Versicherungsexperte Michael Jeinsen bestätigt, dass der Einsatz von Pulverlöschern eine gängige Masche von Einbrechern ist: „Viele Täter nutzen zum Abschluss der Beutetour Pulver-Feuerlöscher, die im Labor jeder Apotheke vorhanden sein müssen, und verwischen so die Spuren“, berichtet er. „Dadurch kann schnell ein hoher Schaden entstehen. Das enthaltene Pulver ist derartig aggressiv, dass die Packungen der Medikamente nur noch zu entsorgen sind.“
Dass der Betrieb von Toprak aufrechterhalten werden konnte, verdankt sie auch der Unversehrtheit der Medikamentenschübe: „Die Täter waren vorrangig auf Bargeld und den BtM-Tresor aus. Die Arzneimttel im Generalalphabet waren allesamt nicht mit dem Pulver kontaminiert.“
Wer an der falschen Stelle spart, zahlt hinterher oft drauf – das gilt auch beim Brandschutz. Pulver-Feuerlöscher arbeiten mit sogenanntem ABC-Pulver. Das hat neben dem Preis den Vorteil, dass damit alle drei Brandklassen, also feste (A) und flüssige (B) Stoffe sowie Gasbrände (C), gelöscht werden können. Außerdem ist das Pulver lange haltbar und widerstandsfähig, Pulverlöscher können auch an Orten gelagert werden, wo Frostgefahr herrscht.

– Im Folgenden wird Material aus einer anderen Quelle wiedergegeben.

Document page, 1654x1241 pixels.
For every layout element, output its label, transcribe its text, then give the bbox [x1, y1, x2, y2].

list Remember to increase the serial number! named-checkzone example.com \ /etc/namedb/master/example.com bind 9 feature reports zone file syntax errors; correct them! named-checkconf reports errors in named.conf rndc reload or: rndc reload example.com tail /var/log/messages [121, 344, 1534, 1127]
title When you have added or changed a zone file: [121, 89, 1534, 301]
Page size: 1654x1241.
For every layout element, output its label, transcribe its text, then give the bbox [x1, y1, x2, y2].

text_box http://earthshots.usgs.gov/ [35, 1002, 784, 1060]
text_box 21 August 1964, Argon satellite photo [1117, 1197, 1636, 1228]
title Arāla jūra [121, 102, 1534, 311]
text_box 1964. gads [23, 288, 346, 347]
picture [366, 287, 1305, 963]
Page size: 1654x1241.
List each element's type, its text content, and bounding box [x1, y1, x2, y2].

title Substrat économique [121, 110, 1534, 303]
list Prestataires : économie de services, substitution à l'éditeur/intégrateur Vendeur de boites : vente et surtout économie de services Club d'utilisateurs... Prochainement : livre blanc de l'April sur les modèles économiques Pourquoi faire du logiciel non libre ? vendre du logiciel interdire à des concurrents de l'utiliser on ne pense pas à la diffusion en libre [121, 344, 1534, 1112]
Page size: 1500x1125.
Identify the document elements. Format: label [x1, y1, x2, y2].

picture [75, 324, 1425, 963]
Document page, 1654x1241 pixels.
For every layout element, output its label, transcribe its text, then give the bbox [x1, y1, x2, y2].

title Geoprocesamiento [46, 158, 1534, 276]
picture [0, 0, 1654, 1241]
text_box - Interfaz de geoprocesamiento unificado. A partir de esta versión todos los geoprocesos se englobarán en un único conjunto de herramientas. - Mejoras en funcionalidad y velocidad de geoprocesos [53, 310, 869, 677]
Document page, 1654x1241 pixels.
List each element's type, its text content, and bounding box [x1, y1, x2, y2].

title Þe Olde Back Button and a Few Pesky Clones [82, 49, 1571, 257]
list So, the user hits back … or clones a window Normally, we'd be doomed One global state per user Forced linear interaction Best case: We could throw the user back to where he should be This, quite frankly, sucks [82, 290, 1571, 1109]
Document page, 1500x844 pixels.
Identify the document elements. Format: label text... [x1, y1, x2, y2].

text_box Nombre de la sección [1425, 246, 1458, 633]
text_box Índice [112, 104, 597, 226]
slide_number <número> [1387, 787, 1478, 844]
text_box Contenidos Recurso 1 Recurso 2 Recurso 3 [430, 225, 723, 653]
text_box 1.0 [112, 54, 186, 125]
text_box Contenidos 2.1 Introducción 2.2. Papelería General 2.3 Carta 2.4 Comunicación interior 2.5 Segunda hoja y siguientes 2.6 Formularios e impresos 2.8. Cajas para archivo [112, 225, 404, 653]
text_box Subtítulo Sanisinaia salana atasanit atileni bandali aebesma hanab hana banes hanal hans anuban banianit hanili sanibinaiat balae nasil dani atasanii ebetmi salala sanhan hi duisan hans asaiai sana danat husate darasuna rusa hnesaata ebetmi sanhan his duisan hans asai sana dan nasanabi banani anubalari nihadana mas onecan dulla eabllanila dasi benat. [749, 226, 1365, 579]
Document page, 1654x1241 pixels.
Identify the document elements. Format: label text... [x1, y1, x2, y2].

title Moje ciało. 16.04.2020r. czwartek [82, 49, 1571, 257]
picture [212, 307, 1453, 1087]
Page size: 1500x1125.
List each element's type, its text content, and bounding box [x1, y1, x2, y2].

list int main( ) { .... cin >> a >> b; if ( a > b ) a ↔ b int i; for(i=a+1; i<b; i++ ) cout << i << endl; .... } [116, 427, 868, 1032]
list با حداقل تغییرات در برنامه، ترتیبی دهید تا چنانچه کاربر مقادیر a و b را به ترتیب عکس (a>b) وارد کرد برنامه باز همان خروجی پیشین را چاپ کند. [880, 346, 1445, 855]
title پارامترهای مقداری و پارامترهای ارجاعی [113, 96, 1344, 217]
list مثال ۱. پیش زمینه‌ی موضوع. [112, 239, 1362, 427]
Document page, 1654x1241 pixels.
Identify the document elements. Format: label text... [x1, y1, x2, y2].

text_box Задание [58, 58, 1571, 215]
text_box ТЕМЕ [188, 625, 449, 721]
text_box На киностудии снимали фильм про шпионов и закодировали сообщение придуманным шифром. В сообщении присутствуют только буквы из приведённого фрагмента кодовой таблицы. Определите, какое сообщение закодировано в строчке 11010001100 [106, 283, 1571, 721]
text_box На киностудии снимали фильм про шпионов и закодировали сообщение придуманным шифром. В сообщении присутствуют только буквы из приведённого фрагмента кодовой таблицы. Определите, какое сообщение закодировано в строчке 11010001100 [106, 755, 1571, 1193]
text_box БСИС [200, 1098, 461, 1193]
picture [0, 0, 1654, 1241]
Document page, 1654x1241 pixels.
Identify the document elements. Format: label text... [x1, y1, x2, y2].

Das widerstandsfähige Pulver ist aber auch gleichzeitig der größte Nachteil. Dabei handelt es sich um feines, zermahlenes Monoammoniumphosphat und Ammoniumsulfat, welches das Feuer durch einen sogenannten „antikatalytischen Löscheffekt“ erstickt. Die mikrometergroßen Salzkristalle verteilen sich durch den Druck in Sekundenschnelle im gesamten Raum. Hinzu kommt die hygroskopische Wirkung, die vor allem Metalle schnell rosten lässt. Es zerfrisst förmlich die Elektronik von Computern. Und auch auf anderen Flächen bekomme man das Pulver nur sehr schwer wieder weg, so Jeinsen. Ware, die vom Pulver in Mitleidenschaft gezogen wurde, könne man nur noch entsorgen.